ABOUT THIS TASK.
A word-for-word copy of the following listing is needed. Leave out its images.

SOURCE DATA.
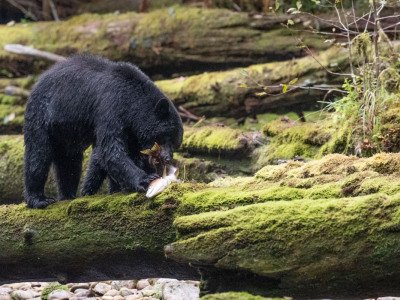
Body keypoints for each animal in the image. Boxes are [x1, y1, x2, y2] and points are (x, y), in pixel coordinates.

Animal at [23, 54, 183, 209]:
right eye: (165, 137)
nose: (167, 158)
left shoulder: (131, 129)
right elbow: (111, 150)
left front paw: (115, 188)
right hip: (42, 117)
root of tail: (37, 83)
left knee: (69, 163)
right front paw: (145, 179)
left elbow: (116, 154)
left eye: (176, 143)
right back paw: (39, 199)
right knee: (38, 155)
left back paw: (68, 195)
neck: (131, 102)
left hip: (66, 135)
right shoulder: (109, 108)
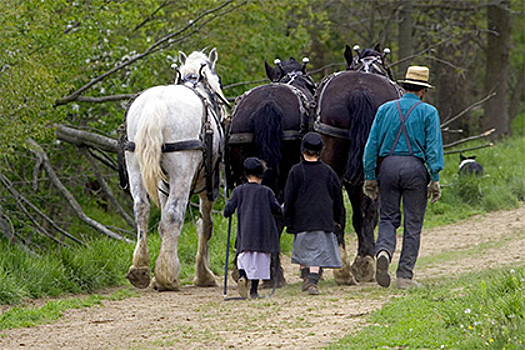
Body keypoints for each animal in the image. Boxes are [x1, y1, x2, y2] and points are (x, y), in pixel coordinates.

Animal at [126, 48, 228, 290]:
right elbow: (205, 225)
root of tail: (157, 104)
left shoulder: (163, 184)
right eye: (217, 79)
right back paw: (168, 276)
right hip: (182, 173)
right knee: (174, 214)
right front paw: (203, 274)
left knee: (141, 208)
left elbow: (163, 225)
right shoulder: (207, 184)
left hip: (134, 165)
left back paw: (141, 268)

ANSWER AREA.
Body keypoints for each animal in the image. Boxes are [x1, y1, x2, y2] and points are (x, y), in pixel coordinates.

Animal at [23, 54, 183, 209]:
right eye: (165, 137)
nose: (167, 158)
left shoulder: (131, 129)
right elbow: (111, 150)
left front paw: (115, 188)
right hip: (42, 117)
root of tail: (37, 83)
left knee: (69, 163)
right front paw: (145, 179)
left elbow: (116, 154)
left eye: (176, 143)
right back paw: (39, 199)
right knee: (38, 155)
left back paw: (68, 195)
neck: (131, 102)
left hip: (66, 135)
right shoulder: (109, 108)
Body keypoints for each animal in the image. Boxes are [x1, y1, x2, y2] and points are (x, y), in pixel coordinates.

Animal at [126, 48, 228, 290]:
right elbow: (205, 225)
root of tail: (157, 104)
left shoulder: (163, 184)
right eye: (217, 79)
right back paw: (168, 276)
right hip: (182, 173)
right knee: (174, 214)
right front paw: (203, 274)
left knee: (141, 208)
left elbow: (163, 225)
right shoulder: (207, 184)
left hip: (134, 165)
left back paw: (141, 268)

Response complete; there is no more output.